[WHAT YOU WILL DO] Retype exactly the span of lines below from the one with "NEW ENGLAND" through the one with "Page 2 of 2". Do not include pictures.

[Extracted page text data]

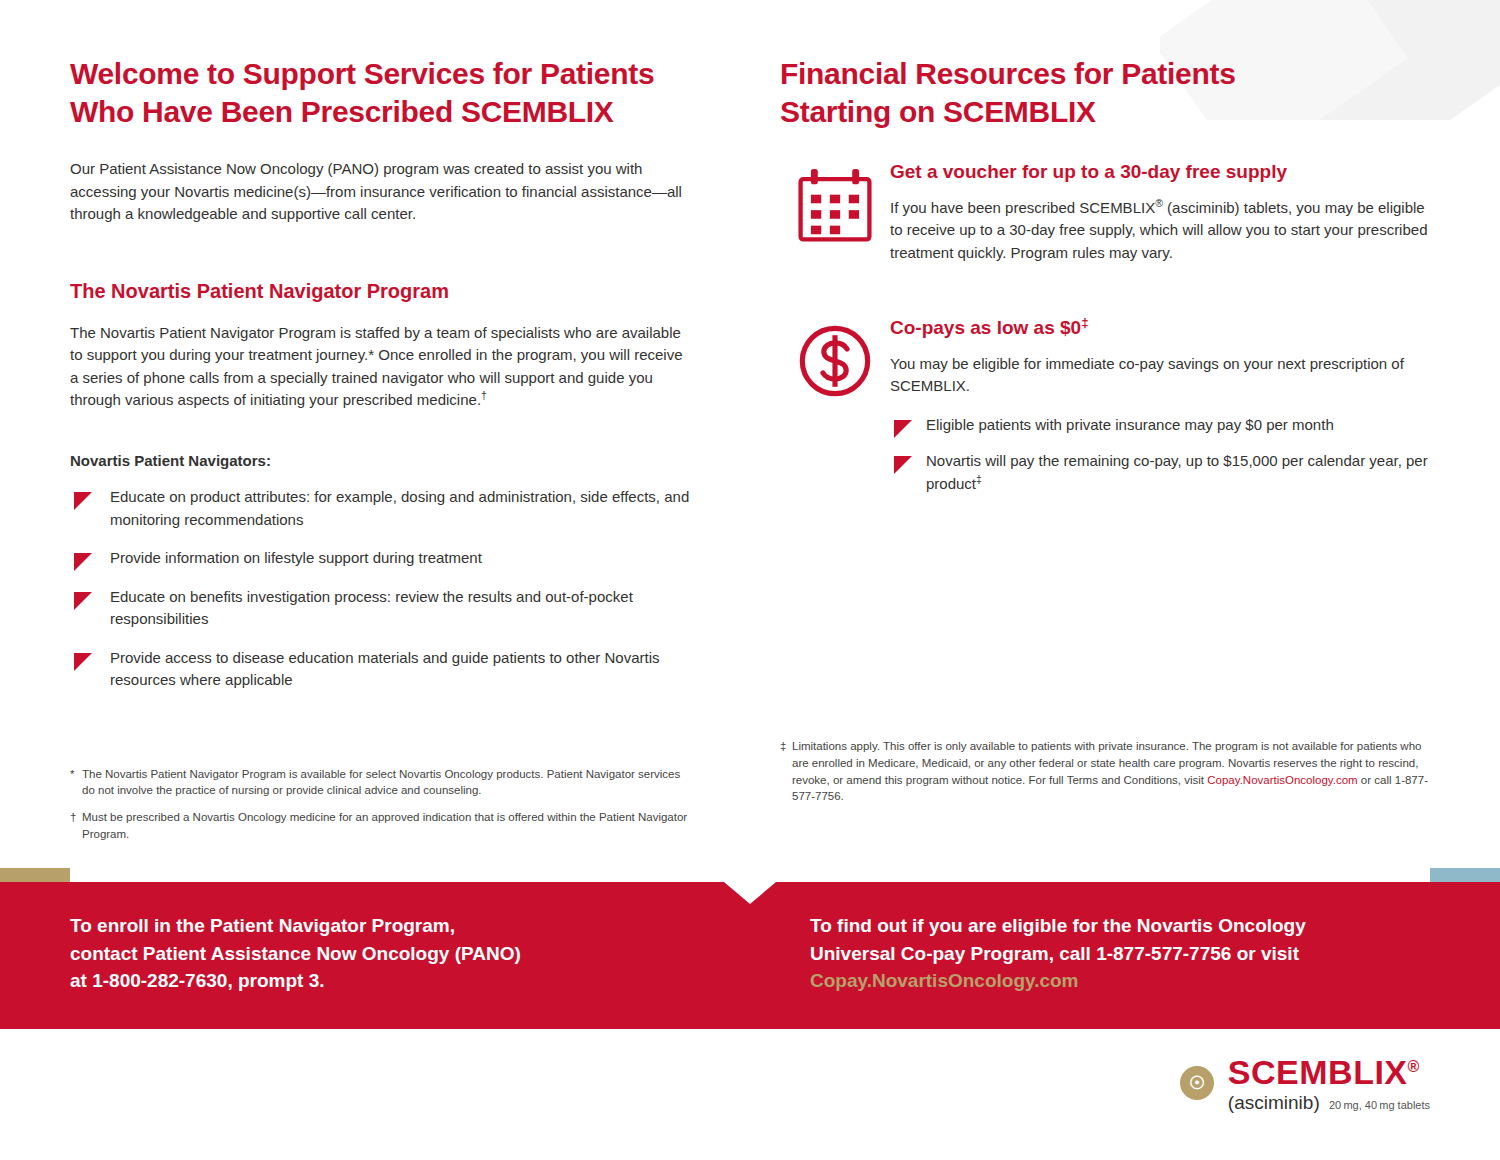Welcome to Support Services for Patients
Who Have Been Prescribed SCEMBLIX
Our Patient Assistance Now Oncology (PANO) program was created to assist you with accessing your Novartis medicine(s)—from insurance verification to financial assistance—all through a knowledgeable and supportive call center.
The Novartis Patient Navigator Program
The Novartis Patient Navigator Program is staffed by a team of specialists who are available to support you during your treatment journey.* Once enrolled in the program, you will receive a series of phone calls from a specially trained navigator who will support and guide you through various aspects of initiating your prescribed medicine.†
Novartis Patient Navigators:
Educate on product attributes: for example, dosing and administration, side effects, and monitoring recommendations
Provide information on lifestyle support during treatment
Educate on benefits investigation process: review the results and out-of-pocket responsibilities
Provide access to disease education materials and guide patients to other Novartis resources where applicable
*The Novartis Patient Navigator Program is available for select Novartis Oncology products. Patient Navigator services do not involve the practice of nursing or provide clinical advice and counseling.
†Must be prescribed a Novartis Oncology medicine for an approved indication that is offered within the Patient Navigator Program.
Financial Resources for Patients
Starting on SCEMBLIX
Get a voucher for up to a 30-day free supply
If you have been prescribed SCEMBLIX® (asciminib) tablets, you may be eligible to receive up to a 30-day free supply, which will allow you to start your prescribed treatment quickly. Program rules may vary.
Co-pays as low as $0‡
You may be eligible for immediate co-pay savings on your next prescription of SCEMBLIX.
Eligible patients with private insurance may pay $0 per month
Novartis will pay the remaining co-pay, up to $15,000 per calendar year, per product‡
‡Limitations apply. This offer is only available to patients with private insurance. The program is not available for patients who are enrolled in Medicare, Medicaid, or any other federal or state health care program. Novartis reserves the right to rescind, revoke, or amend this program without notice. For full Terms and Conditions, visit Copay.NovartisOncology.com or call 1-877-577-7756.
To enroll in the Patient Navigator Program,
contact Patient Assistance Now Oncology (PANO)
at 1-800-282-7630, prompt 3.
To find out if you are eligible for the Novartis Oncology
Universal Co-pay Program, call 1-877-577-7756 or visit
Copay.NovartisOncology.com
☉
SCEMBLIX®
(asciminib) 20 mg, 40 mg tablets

...

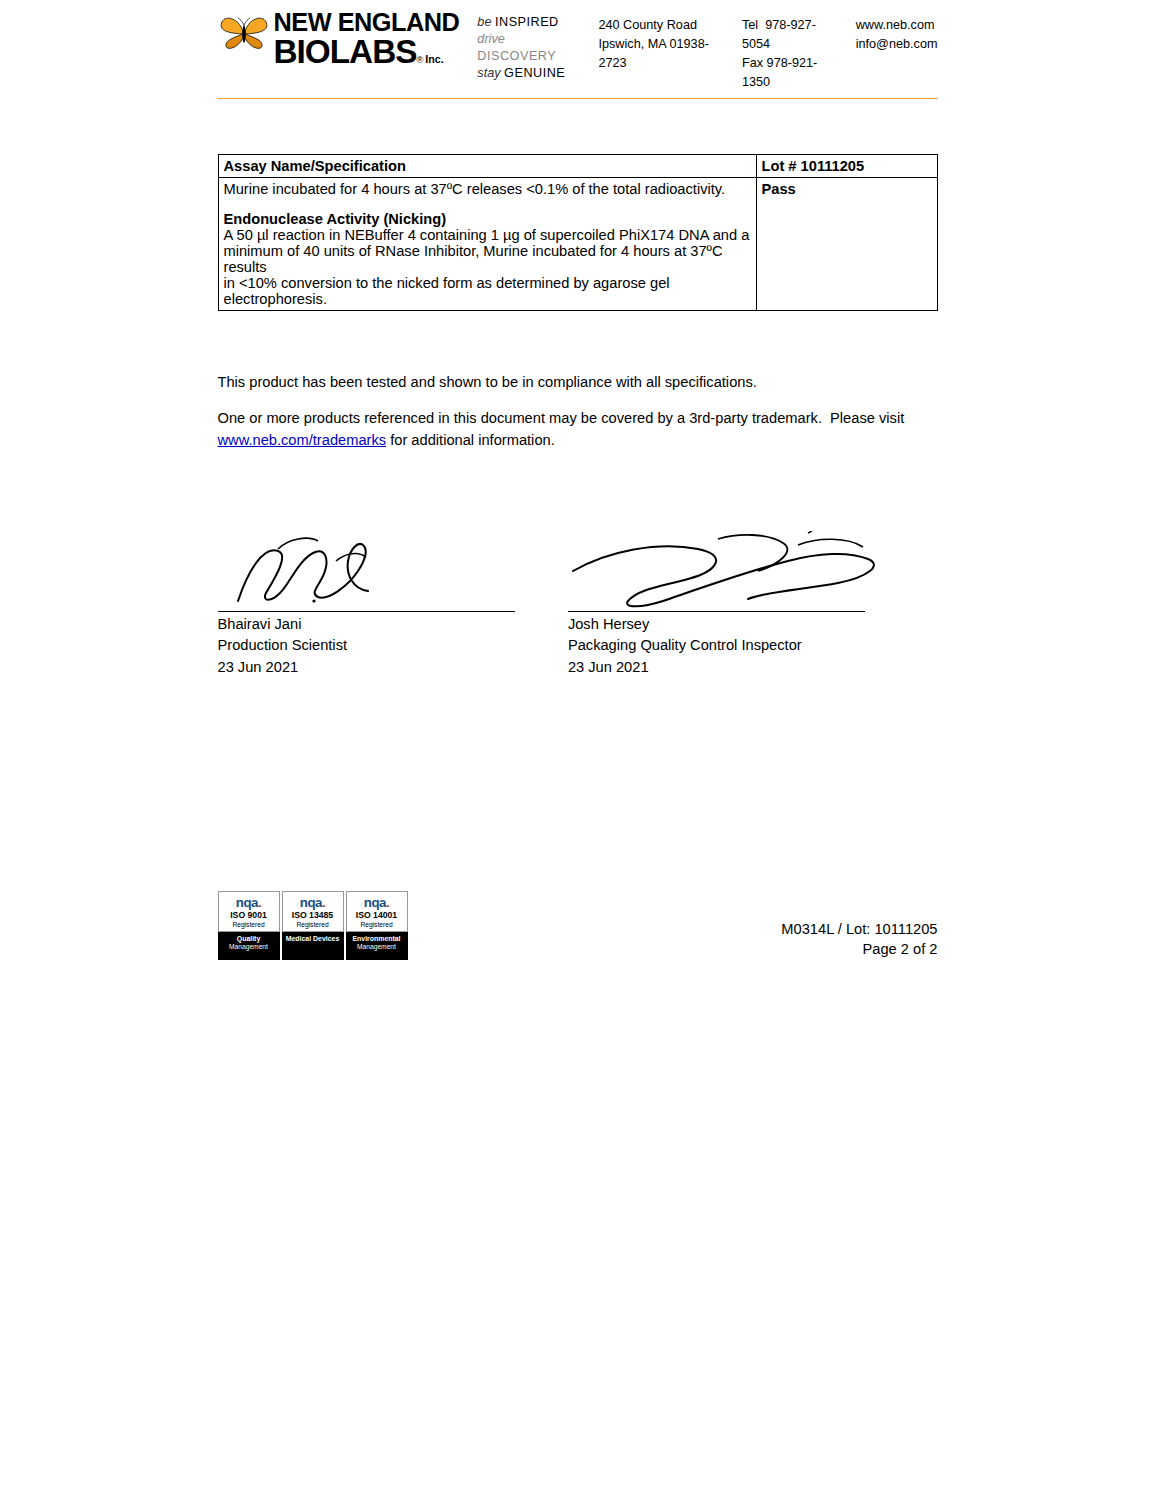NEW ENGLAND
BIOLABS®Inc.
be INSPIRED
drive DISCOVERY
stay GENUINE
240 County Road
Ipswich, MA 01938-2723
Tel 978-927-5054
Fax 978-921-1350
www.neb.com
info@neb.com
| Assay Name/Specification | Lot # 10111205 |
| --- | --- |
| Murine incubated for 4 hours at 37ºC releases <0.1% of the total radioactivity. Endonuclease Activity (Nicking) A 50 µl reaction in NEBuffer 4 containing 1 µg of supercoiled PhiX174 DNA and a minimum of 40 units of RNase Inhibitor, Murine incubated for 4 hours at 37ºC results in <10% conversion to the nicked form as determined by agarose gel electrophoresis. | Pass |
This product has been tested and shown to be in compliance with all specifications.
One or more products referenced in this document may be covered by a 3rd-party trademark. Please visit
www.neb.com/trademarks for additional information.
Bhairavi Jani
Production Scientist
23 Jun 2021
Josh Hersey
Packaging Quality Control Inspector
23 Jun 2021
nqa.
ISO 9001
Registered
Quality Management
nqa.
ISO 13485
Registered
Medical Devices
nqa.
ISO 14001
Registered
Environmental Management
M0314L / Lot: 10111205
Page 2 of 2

[ANSWER SPACE]
NEW ENGLAND
BIOLABS®Inc.
be INSPIRED
drive DISCOVERY
stay GENUINE
240 County Road
Ipswich, MA 01938-2723
Tel 978-927-5054
Fax 978-921-1350
www.neb.com
info@neb.com
| Assay Name/Specification | Lot # 10111205 |
| --- | --- |
| Murine incubated for 4 hours at 37ºC releases <0.1% of the total radioactivity. Endonuclease Activity (Nicking) A 50 µl reaction in NEBuffer 4 containing 1 µg of supercoiled PhiX174 DNA and a minimum of 40 units of RNase Inhibitor, Murine incubated for 4 hours at 37ºC results in <10% conversion to the nicked form as determined by agarose gel electrophoresis. | Pass |
This product has been tested and shown to be in compliance with all specifications.
One or more products referenced in this document may be covered by a 3rd-party trademark. Please visit
www.neb.com/trademarks for additional information.
Bhairavi Jani
Production Scientist
23 Jun 2021
Josh Hersey
Packaging Quality Control Inspector
23 Jun 2021
nqa.
ISO 9001
Registered
Quality Management
nqa.
ISO 13485
Registered
Medical Devices
nqa.
ISO 14001
Registered
Environmental Management
M0314L / Lot: 10111205
Page 2 of 2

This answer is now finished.